WASHINGTON – It’s been a “relatively positive” year for heart failure research and advances in patient care, Christopher M. O’Connor, MD, said at the annual meeting of the American College of Cardiology.
“Having been in this field for 30 years looking at clinical trials, generally for every 10 important trials done in a year, 1 has been positive and 9 have been negative; if we look at the past year, it’s more like 5 and 6. So, not a bad year for cardiomyopathy,” declared Dr. O’Connor, CEO and executive director of the Inova Heart and Vascular Institute in Falls Church, Va., and president-elect of the Heart Failure Society of America.
In his year-in-review lecture, the cardiologist highlighted five important advances, five big disappointments, and a pair of randomized trials of treatment of sleep apnea in heart failure which, while negative overall, showed a strong positive signal that’s now being followed up.
The good news
• Empagliflozin (Jardiance) earns FDA approval for reduction in risk of cardiovascular death in type 2 diabetes patients. “This is one of the most amazing stories in heart failure,” said Dr. O’Connor, who is also professor of medicine at Duke University in Durham, N.C.
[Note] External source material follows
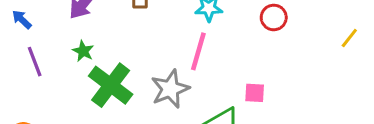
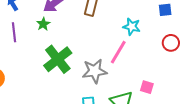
green star: (83, 51) -> (43, 24), moved

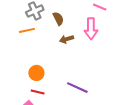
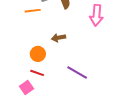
brown arrow: (67, 39) -> (59, 38), moved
The pivotal EMPA-REG OUTCOME study showed a highly significant 35% reduction in the secondary endpoint of risk of hospitalization for heart failure, as well the decrease in cardiovascular mortality which was the primary endpoint and proved persuasive to the FDA (N Engl J Med. 2015 Nov 26;373:2117-28).
“It was a remarkable development. Because of this trial, there are now a number of ongoing phase III clinical trials looking at this class of drugs in heart failure patients with and without diabetes, which makes this a very important research movement. We are now looking deeper at phenotypes and trying to get more specific with these drug therapies,” he said.
• A new and improved LVAD. This fully magnetically levitated centrifugal-flow pump type of left ventricular assist device for advanced heart failure showed superior event-free survival, compared with a commercially available axial continuous-flow pump LVAD in the randomized MOMENTUM-3 trial (N Engl J Med. 2017 Feb 2;376:440-50).
The novel pump was designed to overcome a significant problem with axial continuous-flow LVADs: a proclivity for pump thrombosis. The magnetically levitated centrifugal-flow pump proved a smashing success in this regard, with zero cases of pump thrombosis occurring during the 6-month study.
“This may be the first time in the history of heart failure research that the engineers have beaten the biologists in important clinical outcomes,” the cardiologist quipped.
• Omecamtiv mecarbil successfully addresses impaired contractility in heart failure with reduced ejection fraction (HFrEF). This drug, a selective cardiac myosin activator, resulted in increased duration of systole and improved stroke volume accompanied by reductions in heart rate, left ventricular end-diastolic and -systolic dimensions, and NT-proBNP in the 87-site, 13-country, phase II COSMIC-HF study (Lancet. 2016 Dec 10;388:2895-903).
“This is probably the most novel new drug mechanism out there in clinical trials,” according to Dr. O’Connor.
On the basis of the highly encouraging results for the surrogate endpoints assessed in COSMIC-HF, a large phase III clinical trial known as GALACTIC is underway.
• Palliative care gets a welcome boost. Dr. O’Connor was a coinvestigator in PAL-HF, a single-center study presented at the 2016 annual meeting of the Heart Failure Society of America.
“This is a very important trial of palliative care in advanced heart failure. We probably don’t have as much evidence in this space as we should,” he observed. “This was a multidisciplinary intervention in which we gave the patients a medical tool kit to alleviate pain, dyspnea, and discomfort. The tool kit included benzodiazepines, sleep medications, sublingual nitroglycerin, and morphinelike products, all very carefully monitored by staff coordinators.”
The primary outcome was change in two validated heart failure quality of life measures. Both instruments documented significant improvement compared with usual care.
“There was no decrease in mortality, which wasn’t a goal in this advanced heart failure population, and no reduction in heart failure hospitalizations, but there were significant reductions in depression and anxiety,” Dr. O’Connor said.
• Vericiguat. This oral soluble cyclic guanylate cyclase stimulator missed its primary endpoint in the phase II dose-escalation SOCRATES-REDUCED trial in patients with HFrEF (JAMA. 2015 Dec 1;314:2251-62), but showed an impressive improvement in quality of life. It is now the subject of the ongoing, randomized, phase III VICTORIA trial involving a planned 4,000 patients with HFrEF with the composite primary endpoint of cardiovascular death or heart failure hospitalization.